Sebagai sebuah kota, Solo punya aksesibilitas bagus. Menuju kota ini bisa dicapai dengan naik pesawat, kereta, maupun bus dengan berbagai kelas.Amenitas seperti hotel, tempat makan, rumah sakit, hingga tempat oleh-oleh, juga terjamin, mengingat Solo juga sering mengadakan event-event berskala besar dan internasional.
Untuk tempat konser, terutama sekelas festival dan konser internasional, Solo juga punya Stadion Manahandengan kapasitas seating sebanyak 20 ribu kursi, dan bisa jadi lebih besar jika lapangan turut dipakai.
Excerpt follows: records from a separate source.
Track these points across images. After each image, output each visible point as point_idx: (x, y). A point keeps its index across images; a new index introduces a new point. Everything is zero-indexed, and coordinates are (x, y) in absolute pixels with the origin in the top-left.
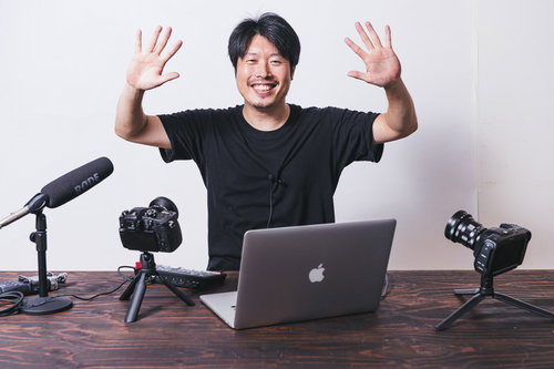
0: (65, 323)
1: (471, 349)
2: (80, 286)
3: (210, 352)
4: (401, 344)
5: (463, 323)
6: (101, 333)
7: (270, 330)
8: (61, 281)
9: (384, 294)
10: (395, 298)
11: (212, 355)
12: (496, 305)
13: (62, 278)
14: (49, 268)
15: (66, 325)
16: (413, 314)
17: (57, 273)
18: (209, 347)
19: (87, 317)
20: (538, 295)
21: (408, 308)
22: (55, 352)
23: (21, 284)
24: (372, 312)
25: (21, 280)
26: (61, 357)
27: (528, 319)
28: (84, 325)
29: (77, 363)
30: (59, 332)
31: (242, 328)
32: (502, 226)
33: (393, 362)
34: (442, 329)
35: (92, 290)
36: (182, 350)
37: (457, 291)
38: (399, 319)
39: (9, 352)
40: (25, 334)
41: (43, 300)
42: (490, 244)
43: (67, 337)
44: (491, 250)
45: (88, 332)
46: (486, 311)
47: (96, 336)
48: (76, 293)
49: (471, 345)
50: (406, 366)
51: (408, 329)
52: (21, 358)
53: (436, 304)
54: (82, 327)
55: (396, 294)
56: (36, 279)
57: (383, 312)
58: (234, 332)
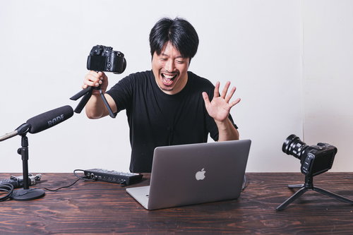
0: (40, 206)
1: (299, 223)
2: (50, 183)
3: (133, 225)
4: (254, 219)
5: (294, 206)
6: (63, 212)
7: (171, 210)
8: (37, 179)
9: (243, 187)
10: (250, 190)
11: (134, 227)
12: (315, 194)
13: (38, 177)
14: (30, 171)
15: (41, 207)
16: (262, 200)
17: (35, 174)
18: (131, 221)
19: (54, 202)
20: (341, 188)
21: (258, 196)
22: (33, 224)
23: (12, 181)
24: (236, 199)
25: (12, 179)
26: (37, 227)
27: (335, 203)
28: (52, 208)
29: (48, 232)
30: (36, 212)
31: (153, 209)
32: (318, 144)
33: (249, 231)
34: (280, 210)
35: (57, 185)
36: (114, 223)
37: (290, 186)
38: (253, 203)
39: (4, 225)
40: (14, 213)
41: (26, 191)
42: (311, 156)
43: (41, 215)
44: (312, 160)
45: (55, 211)
46: (308, 198)
47: (60, 215)
48: (47, 187)
49: (299, 220)
50: (257, 233)
51: (258, 210)
52: (11, 228)
53: (276, 194)
54: (50, 208)
55: (251, 187)
56: (21, 178)
57: (243, 199)
58: (147, 212)
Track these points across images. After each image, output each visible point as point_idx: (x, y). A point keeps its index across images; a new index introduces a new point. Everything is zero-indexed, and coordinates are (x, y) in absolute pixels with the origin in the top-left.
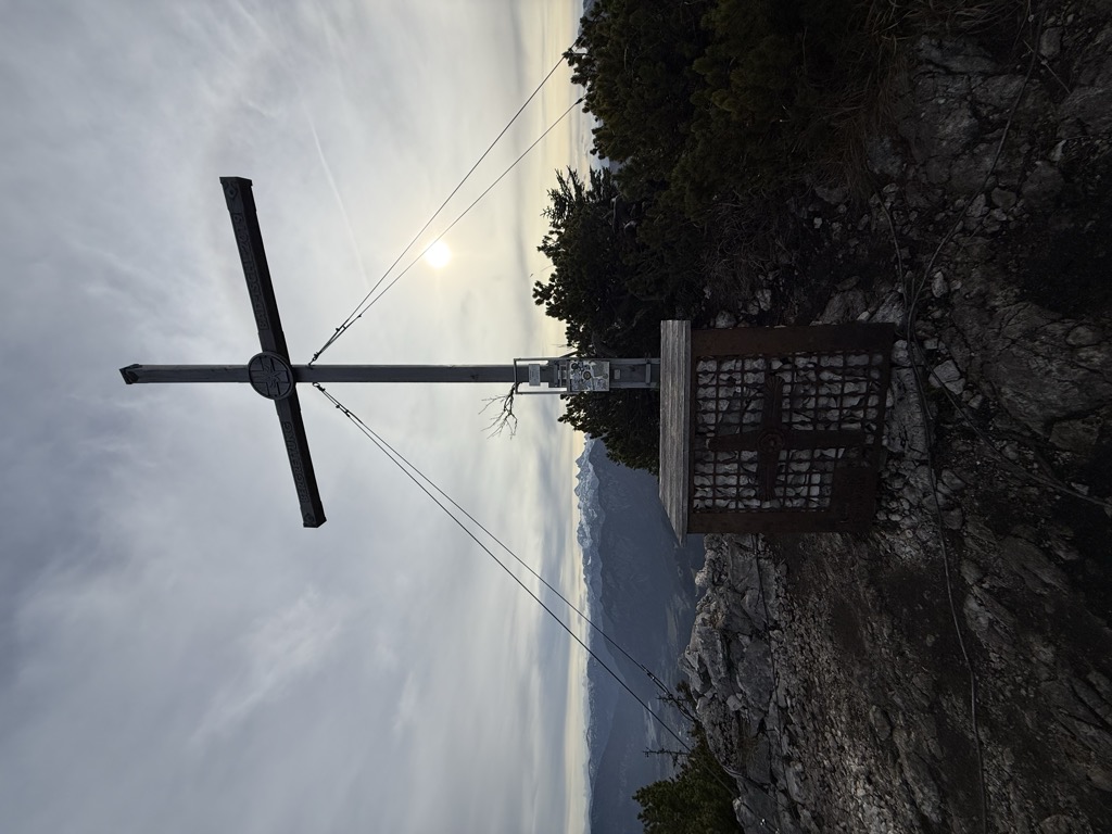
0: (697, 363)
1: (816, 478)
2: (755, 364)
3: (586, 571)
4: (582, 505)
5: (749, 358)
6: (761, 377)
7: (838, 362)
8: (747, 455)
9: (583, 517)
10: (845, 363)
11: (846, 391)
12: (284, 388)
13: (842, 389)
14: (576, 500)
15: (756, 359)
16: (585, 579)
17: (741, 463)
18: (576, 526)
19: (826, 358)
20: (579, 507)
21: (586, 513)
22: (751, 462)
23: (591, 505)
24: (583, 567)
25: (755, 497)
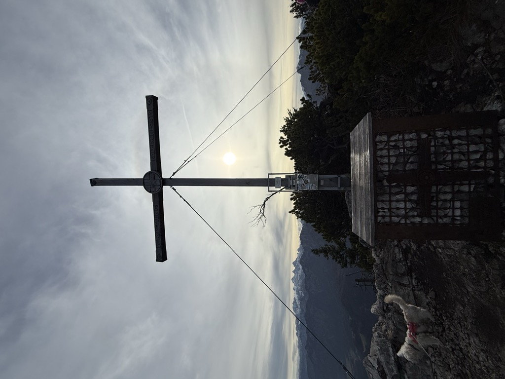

Untuk izin penggunaan stadion untuk konser juga sudah dipersilakan untuk dipakai oleh Wali Kota Solo, Gibran Rakabuming Raka.
“Kemarin kan yang dipakai untuk konser itu di parkirannya. Kalau mau pakai bagian dalam, silakan saja, asal jadwalnya tidak bentrok,” ujarnya.
Upaya untuk membentuk kembali citra Solo sebagai kota event musik rock dan metal juga akan semakin menemukan momentumnya lewat gelaran Rock In Solo yang akan diadakan pada 30 Oktober 2022. Ini festival yang ditunggu oleh banyak orang. Lewat namanya, festival ini sejak awal juga punya keterikatan erat dengan kota Solo.
Di luar konser Dream Theater dan Rock In Solo, saya juga sempat dengan kabar bahwa akan ada satu band rock legendaris dunia yang konser di Solo dalam waktu dekat.
Solo akan menjadi kota rock (lagi)? Mari kita tunggu dengan sabar.